These forums are now Read Only. If you have an Acrobat question, ask questions and get help from one of our experts.

search in pdf

aras
Registered: Oct 24 2011
Posts: 1

Hi all,
 
My Client requirement is to do a PDF search (non-english) in the Search module of his e-learning website. When i try to extract the contents of PDF for indexing, some of the characters are neglected during extraction (empty spaces in that area,when i view the indexed contents in Luke). I am getting these problem for languages like Tamil/Hindi.
 
The Client is very adamant that he wants PDF search.
 
What is the solution for this...Please give me a ray of light or guidelines.
 
Thanks and Regards,
aras

UVSAR
Expert
Registered: Oct 29 2008
Posts: 1357
You need to explain your workflow. Are you exporting the PDF files to text or RTF using Acrobat, or trying to read the PDF files using some third-party tool? We don't provide any support on these forums for third-party software.

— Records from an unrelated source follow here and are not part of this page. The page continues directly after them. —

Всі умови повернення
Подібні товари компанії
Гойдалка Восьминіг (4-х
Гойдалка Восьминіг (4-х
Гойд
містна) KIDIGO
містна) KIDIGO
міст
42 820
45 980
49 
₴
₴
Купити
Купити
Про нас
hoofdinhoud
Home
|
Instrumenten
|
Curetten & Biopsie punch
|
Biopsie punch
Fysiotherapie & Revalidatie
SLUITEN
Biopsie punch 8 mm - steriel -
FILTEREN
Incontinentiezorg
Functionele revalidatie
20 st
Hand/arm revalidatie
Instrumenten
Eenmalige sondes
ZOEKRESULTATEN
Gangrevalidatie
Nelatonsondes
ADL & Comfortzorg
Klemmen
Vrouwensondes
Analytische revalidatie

Non-Western text in PDF relies on intact Unicode mapping - so unless you view the exported text in the same working space and have fonts installed to support all the glyphs, stuff will be missing or corrupted. There can also be cases where the PDF has incomplete Unicode maps, so text visible on the page is not exportable. You can test for this by searching for the words within Acrobat itself.